Task goal: Repeat the data. Keep each line identical.
***** Data *****
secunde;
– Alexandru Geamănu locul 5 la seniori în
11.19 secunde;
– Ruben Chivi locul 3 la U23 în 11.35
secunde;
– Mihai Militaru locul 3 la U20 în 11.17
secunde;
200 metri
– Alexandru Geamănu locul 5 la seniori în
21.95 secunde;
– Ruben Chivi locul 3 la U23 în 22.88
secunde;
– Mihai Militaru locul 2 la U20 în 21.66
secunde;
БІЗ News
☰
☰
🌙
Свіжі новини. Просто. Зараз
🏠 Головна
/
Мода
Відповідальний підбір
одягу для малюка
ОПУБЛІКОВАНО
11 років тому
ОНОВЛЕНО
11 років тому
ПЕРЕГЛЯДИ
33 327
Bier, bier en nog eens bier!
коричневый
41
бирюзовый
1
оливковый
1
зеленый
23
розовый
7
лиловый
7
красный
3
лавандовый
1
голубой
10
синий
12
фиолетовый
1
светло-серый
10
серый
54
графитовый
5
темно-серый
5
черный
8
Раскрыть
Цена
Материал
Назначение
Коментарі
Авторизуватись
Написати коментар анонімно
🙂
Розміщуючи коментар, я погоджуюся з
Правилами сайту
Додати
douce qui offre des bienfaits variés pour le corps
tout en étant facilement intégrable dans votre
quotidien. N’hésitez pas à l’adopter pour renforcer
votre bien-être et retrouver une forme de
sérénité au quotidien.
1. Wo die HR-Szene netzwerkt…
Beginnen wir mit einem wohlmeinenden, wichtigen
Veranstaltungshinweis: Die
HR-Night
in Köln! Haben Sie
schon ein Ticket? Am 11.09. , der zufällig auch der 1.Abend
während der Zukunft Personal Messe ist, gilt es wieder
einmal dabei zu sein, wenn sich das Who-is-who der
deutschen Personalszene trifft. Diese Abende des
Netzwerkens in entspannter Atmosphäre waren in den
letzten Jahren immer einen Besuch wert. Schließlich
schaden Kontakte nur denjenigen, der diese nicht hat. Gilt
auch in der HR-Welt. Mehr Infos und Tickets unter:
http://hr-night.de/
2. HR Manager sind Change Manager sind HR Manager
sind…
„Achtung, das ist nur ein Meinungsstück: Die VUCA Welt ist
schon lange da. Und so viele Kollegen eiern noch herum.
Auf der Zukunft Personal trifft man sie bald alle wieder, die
*****
Written reply:
secunde;
– Alexandru Geamănu locul 5 la seniori în
11.19 secunde;
– Ruben Chivi locul 3 la U23 în 11.35
secunde;
– Mihai Militaru locul 3 la U20 în 11.17
secunde;
200 metri
– Alexandru Geamănu locul 5 la seniori în
21.95 secunde;
– Ruben Chivi locul 3 la U23 în 22.88
secunde;
– Mihai Militaru locul 2 la U20 în 21.66
secunde;
БІЗ News
☰
☰
🌙
Свіжі новини. Просто. Зараз
🏠 Головна
/
Мода
Відповідальний підбір
одягу для малюка
ОПУБЛІКОВАНО
11 років тому
ОНОВЛЕНО
11 років тому
ПЕРЕГЛЯДИ
33 327
Bier, bier en nog eens bier!
коричневый
41
бирюзовый
1
оливковый
1
зеленый
23
розовый
7
лиловый
7
красный
3
лавандовый
1
голубой
10
синий
12
фиолетовый
1
светло-серый
10
серый
54
графитовый
5
темно-серый
5
черный
8
Раскрыть
Цена
Материал
Назначение
Коментарі
Авторизуватись
Написати коментар анонімно
🙂
Розміщуючи коментар, я погоджуюся з
Правилами сайту
Додати
douce qui offre des bienfaits variés pour le corps
tout en étant facilement intégrable dans votre
quotidien. N’hésitez pas à l’adopter pour renforcer
votre bien-être et retrouver une forme de
sérénité au quotidien.
1. Wo die HR-Szene netzwerkt…
Beginnen wir mit einem wohlmeinenden, wichtigen
Veranstaltungshinweis: Die
HR-Night
in Köln! Haben Sie
schon ein Ticket? Am 11.09. , der zufällig auch der 1.Abend
während der Zukunft Personal Messe ist, gilt es wieder
einmal dabei zu sein, wenn sich das Who-is-who der
deutschen Personalszene trifft. Diese Abende des
Netzwerkens in entspannter Atmosphäre waren in den
letzten Jahren immer einen Besuch wert. Schließlich
schaden Kontakte nur denjenigen, der diese nicht hat. Gilt
auch in der HR-Welt. Mehr Infos und Tickets unter:
http://hr-night.de/
2. HR Manager sind Change Manager sind HR Manager
sind…
„Achtung, das ist nur ein Meinungsstück: Die VUCA Welt ist
schon lange da. Und so viele Kollegen eiern noch herum.
Auf der Zukunft Personal trifft man sie bald alle wieder, die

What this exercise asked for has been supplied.